Of the top three Windows OEMs -- Lenovo, HP and Dell as ranked by both IDC and Gartner for the September quarter -- only HP has much interest in the consumer PC market, argued Bajarin. "Should HP flounder in their PC business, that could have a major impact on Microsoft -- HP may not be able to deliver the volume shipments of PCs that would help drive their Windows franchise to a broader consumer audience," he wrote.
Bajarin's argument rested on that assumption: That the number of Windows OEMs would shrink; that those who remain would lose interest in the cut-throat consumer business; and that Microsoft might have to intercede with its own hardware division, ramping up choices and sales to keep Windows in front of consumers.
"What Microsoft is doing is learning how to create great hardware, which will serve as a potential back-up strategy for them should more of their OEM partners flounder," Bajarin said, adding that the Surface was more than a mere reference and/or flagship labor, but one that was "very strategic" to the Redmond, Wash. firm.
O'Donnell agreed. "If Microsoft does pick up all the slack from all the smaller guys, then that becomes a very interesting, and probably very realistic, scenario," he opined during the podcast.
More Personal Computing could also be the foundation of a spin-off, a move that has surfaced -- no pun intended -- from time to time, from both industry and financial analysts. For example, Ben Thompson, an independent analyst who operates Stratechery.com, has suggested that it would be in Microsoft's best interest if it spun off Windows and hardware.
Thompson's premise: That Microsoft's historical blueprint was to champion Windows at the expense of its other businesses, primarily Office (the so-called Windows strategy tax). Although Nadella has backed away from that mindset -- starting with the 2014 debut of Office on iOS, facilitated by the growth of its cloud operations -- Thompson has interpreted some of the company's recent comments as showing signs of reverting to the Windows-first mentality.

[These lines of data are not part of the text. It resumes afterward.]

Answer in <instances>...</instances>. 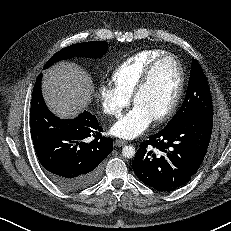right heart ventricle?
<instances>
[{
	"mask_svg": "<svg viewBox=\"0 0 231 231\" xmlns=\"http://www.w3.org/2000/svg\"><path fill=\"white\" fill-rule=\"evenodd\" d=\"M164 53L163 50L152 49L138 52L129 57L113 72L114 85L125 95L131 97L147 65Z\"/></svg>",
	"mask_w": 231,
	"mask_h": 231,
	"instance_id": "obj_1",
	"label": "right heart ventricle"
}]
</instances>
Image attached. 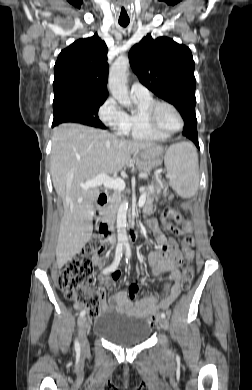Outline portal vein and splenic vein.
I'll list each match as a JSON object with an SVG mask.
<instances>
[{"instance_id":"obj_1","label":"portal vein and splenic vein","mask_w":252,"mask_h":390,"mask_svg":"<svg viewBox=\"0 0 252 390\" xmlns=\"http://www.w3.org/2000/svg\"><path fill=\"white\" fill-rule=\"evenodd\" d=\"M104 185L106 188H111L115 190H124L125 182L121 178H110L105 174H99L94 179L81 183L80 186L83 189L93 188ZM140 192L144 191V187L139 189ZM146 197L142 194L139 198V207H142L145 204Z\"/></svg>"}]
</instances>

In his eyes, the separation of Windows -- and its hardware -- from the rest of the company with the More Personal Computing unit is a good thing, as long as the wall holds. "To reiterate, my support for the Surface is predicated on Microsoft effectively operating as two different companies -- Windows on one side, and Office and the Cloud on the other," Thompson wrote on Friday (subscription required). "And ultimately, I still wouldn't mind if the company just split up officially."
If it came to that, More Personal Computing is positioned to be that independent entity, not only because it's been segregated from the rest of Microsoft's revenue by reporting segment, but also because it has, for the first time, an executive in charge of both Windows and all devices, from smartphones to tablets to laptops, in Terry Myerson.
"What made [last week's Surface event] exciting and the various devices compelling ... was the fact Windows is fighting for itself: It is making devices not for show but for actual profit, and that makes all the different in the world," said Thompson.